- Try it
What is needed is the number of lines below that contain the string "shoulder", with no other text.

- Given records
● ● ● ● ●
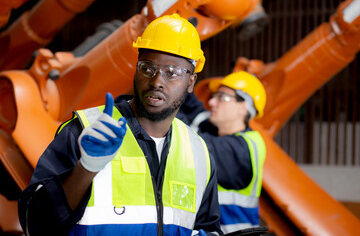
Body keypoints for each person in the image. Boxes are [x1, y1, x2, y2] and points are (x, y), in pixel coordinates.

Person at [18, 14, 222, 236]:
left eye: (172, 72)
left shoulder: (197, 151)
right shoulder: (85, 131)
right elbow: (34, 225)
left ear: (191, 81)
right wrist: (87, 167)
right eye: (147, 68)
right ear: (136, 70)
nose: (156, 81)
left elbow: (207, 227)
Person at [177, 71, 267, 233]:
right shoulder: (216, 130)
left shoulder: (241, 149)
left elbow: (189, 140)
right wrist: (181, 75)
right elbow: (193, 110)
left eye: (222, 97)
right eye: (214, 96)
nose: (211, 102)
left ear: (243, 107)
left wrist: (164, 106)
● ● ● ● ●
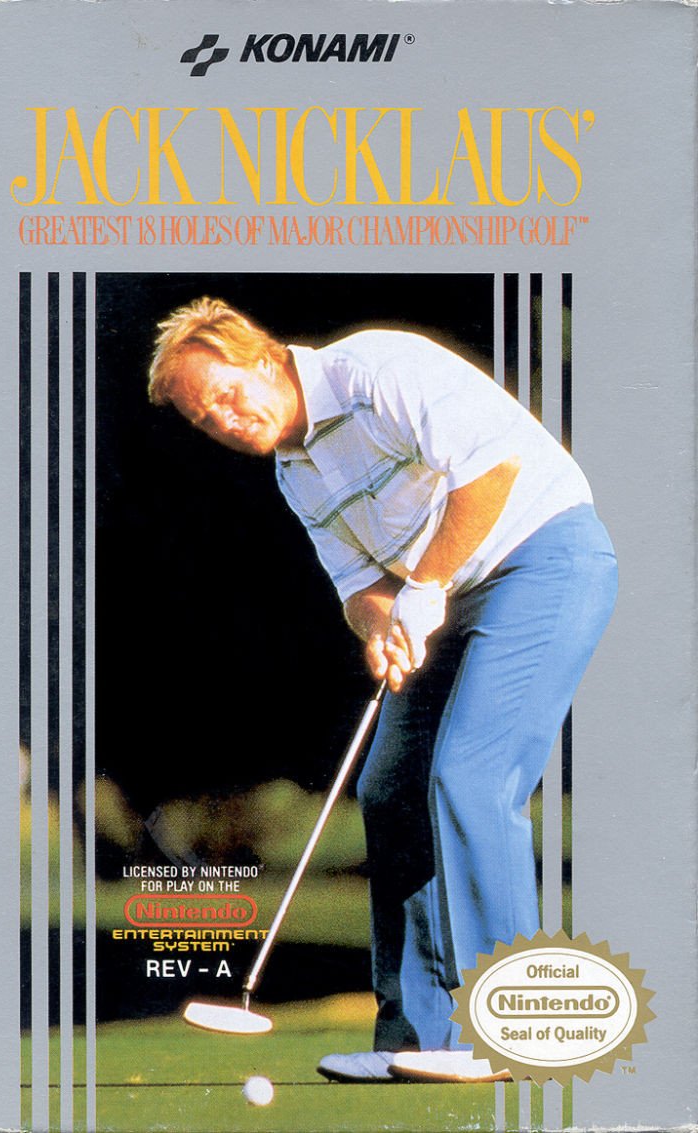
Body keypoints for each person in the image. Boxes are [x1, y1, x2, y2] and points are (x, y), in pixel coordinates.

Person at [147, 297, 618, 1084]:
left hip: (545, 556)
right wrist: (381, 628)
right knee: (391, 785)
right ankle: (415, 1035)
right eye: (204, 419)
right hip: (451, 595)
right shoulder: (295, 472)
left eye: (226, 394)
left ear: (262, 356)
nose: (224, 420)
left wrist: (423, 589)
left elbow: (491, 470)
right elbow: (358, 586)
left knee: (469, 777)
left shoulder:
● ● ● ● ●
- Solution for this task
6